Rocky mountain spotted fever

  • Agent: Rickettsia rickettsia 

  • Sometimes placed in “Spotted Fever” disease group

  • Vector: Dermacentor variabilis

  • Geographical distribution: Eastern US mainly.   Most frequently reported tick borne disease in the eastern US.  Animal health: Recent evidence has shown that untreated RMSF may lead to death of the affected animal.  Clinical signs include whole body pain and are painful on palpation.  May see petechial and ecchymotic hemorrhages


Although rabies is detected most frequently in various wildlife populations in the U.S., multiple recent studies have disclosed that human exposure to rabies is primarily associated with domestic cats due to people being more likely to come in contact with cats.  Rabies virus is transmitted via saliva from one host to another primarily via a bite from a rabid animal.  Following a bite of a rabid animal and virus inoculation, the virus replicates in neurons and disseminates via the nervous system.  Later in the infection the virus can be found in highly innervated organs including cornea, skin, and salivary glands   Rabies leads to various neurological impairment symptoms and the disease is invariably fatal.   92% of actual human rabies infection has been associated with bat-associated rabies virus mainly due to bat bites not being noticed by humans.    Only 1% of healthy bats and 11% of sick bats are found to be rabid.  Effort should be made to make houses and areas unattractive to raccoons, skunks, and other rabies hosts.

Visceral larval migrans

Baylisascaris procyonis is a roundworm of raccoons and birds are infected by ingesting larvated eggs in the environment.  Dogs, kinkajous, ringtailed coatis can also serve as the definite host for B. procyonis and can shed eggs.

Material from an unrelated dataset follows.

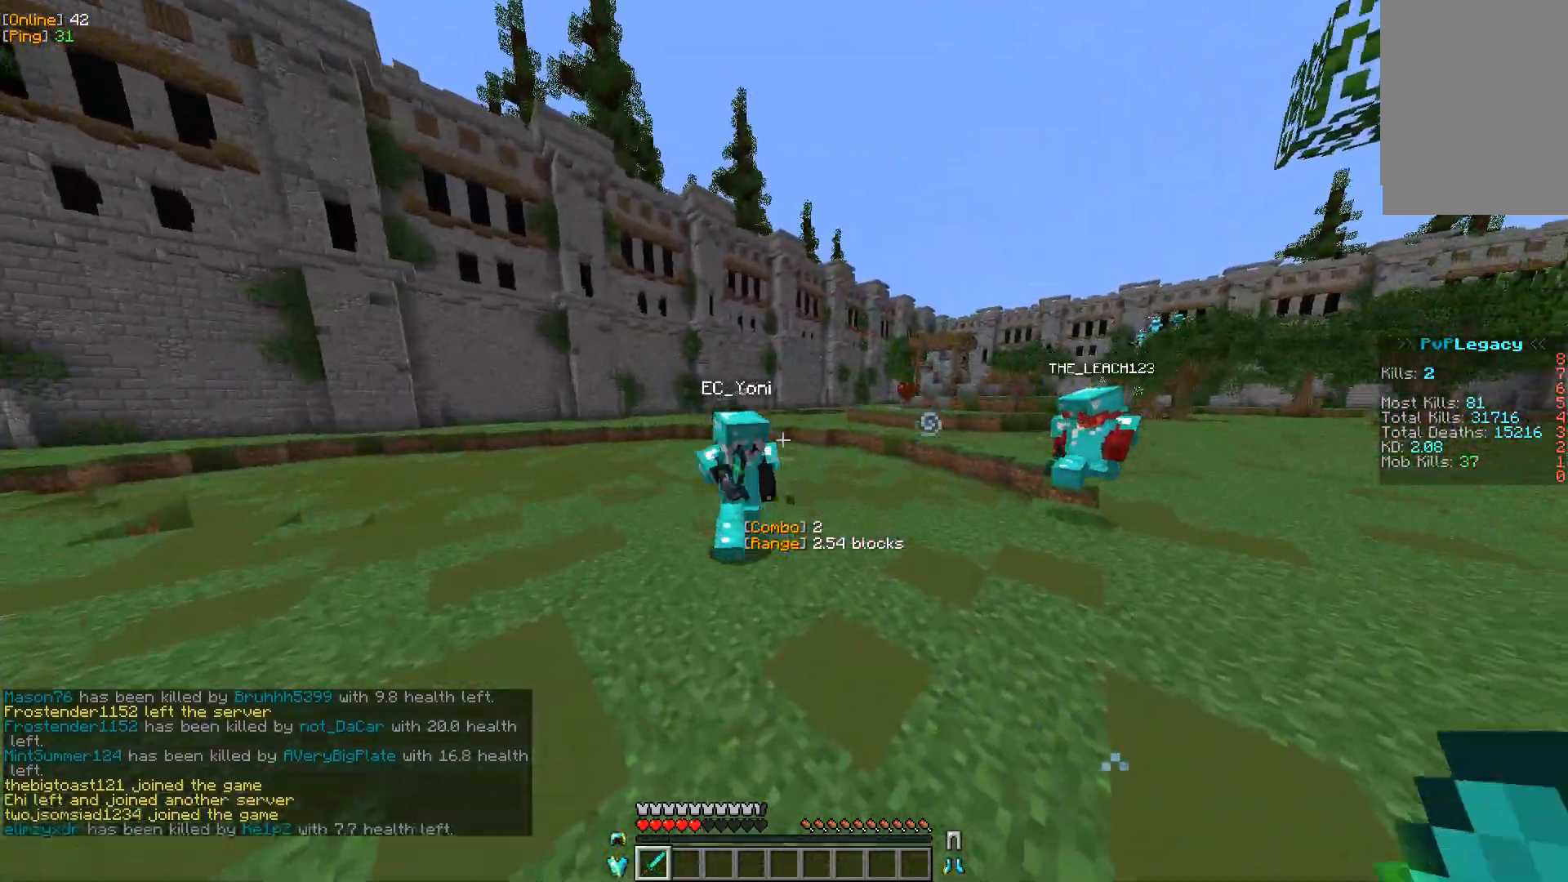
{"keys": ["w"], "mouse": [], "events": [[33, "d", "down"], [150, "w", "up"], [317, "mouse_left", "down"], [433, "w", "down"], [450, "mouse_left", "up"], [483, "d", "up"]]}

The distribution of B. procyonis has been increasing recently.  Larval migrans of B. procyonis can result in numerous neurological impairment clinical signs including encephalitis, circling, seizures, and death.   Necropsy diagnostics include histopath examination and PCR.  Limiting raccoon access to yard and making the areas unattractive to raccoons is the main way to prevent this disease.